Lord Stanley bought the trophy in 1892, intending for it to be a challenge cup for Canadian teams and appointing two trustees. The trustees decided in 1910 that only pro teams would compete for the Cup, and within a decade of the NHL's founding in 1917 the Cup became the exclusive trophy of the league's champion.

Trusteeship was turned over to the league in the late '40s, on the condition that the NHL remained the best pro hockey league in the world, based on caliber of play. Free Stanley posits that if you're not playing, you can't be the best league in the world based on caliber of play.

That seems logical to me. Let's have a tournament that includes the champions of the various European and North American professional leagues. Beats what we've got now.

What we've got now is the league and the players union trying to justify their inaction and intransigence, which led to the cancellation of the season this week.

I just caught a moment of NHL commissioner Gary Bettman's appearance on James Brown's national radio show Thursday. Bettman entered into a Socratic dialogue with the host, asking him what sport he spends most of the year covering.

"The NFL," answered the student.

"And what does the NFL have that we don't have, Grasshopper?" Bettman asked.

The answer was a hard salary cap, and, using the kind of logic by which you can prove that Ray Charles is God, Bettman proved that its salary cap has made the NFL the most successful league in American sports.

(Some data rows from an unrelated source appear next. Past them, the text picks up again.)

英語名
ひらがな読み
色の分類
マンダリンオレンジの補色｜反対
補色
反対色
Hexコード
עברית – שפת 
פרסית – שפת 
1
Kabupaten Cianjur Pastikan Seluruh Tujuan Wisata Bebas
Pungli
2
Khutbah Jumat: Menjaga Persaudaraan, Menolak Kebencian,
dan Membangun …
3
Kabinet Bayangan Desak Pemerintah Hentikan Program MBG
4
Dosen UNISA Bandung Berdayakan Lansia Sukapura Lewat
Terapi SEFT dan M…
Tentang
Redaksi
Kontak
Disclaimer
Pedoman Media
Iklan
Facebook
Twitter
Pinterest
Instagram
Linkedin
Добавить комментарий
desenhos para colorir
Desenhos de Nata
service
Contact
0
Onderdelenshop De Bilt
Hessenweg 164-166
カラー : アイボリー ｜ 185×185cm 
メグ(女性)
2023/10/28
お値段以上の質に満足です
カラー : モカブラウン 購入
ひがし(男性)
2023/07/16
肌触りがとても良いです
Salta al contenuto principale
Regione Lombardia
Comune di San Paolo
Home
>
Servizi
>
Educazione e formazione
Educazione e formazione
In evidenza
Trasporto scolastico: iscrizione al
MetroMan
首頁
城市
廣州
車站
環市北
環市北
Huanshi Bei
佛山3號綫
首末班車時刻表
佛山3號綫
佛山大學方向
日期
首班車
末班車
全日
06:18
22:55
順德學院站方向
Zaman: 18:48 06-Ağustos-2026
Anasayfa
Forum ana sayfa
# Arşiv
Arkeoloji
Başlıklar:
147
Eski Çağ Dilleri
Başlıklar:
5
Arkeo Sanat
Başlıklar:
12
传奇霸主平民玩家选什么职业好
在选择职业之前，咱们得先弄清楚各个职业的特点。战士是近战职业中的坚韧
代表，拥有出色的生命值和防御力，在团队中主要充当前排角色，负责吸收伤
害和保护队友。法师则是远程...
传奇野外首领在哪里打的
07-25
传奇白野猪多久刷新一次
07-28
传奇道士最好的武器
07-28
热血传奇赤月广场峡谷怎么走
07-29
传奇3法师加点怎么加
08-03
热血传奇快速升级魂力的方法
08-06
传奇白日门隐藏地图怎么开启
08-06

Maybe Brown followed up on this point, but just in case he didn't: Listen, Gary, here are some of the things the NFL has that the NHL does not.

  • An exciting product.
  • Revenue sharing dating back 40 years.
  • Resulting league-wide economic strength that allowed the NFL to break the union and win the cap in the first place, and which provides enough revenue that it can shortchange the players and still pay them handsomely.
  • An economic plan that at no point included radical, ill-conceived expansion and the vain hope that such expansion would lead to real growth before the franchise fee windfalls ran out.
  • A corporate culture and business philosophy set up by a commissioner who was a man of vision, as opposed to being an idiot.
  • Cheerleaders.
  • Not sure if that last one's relevant.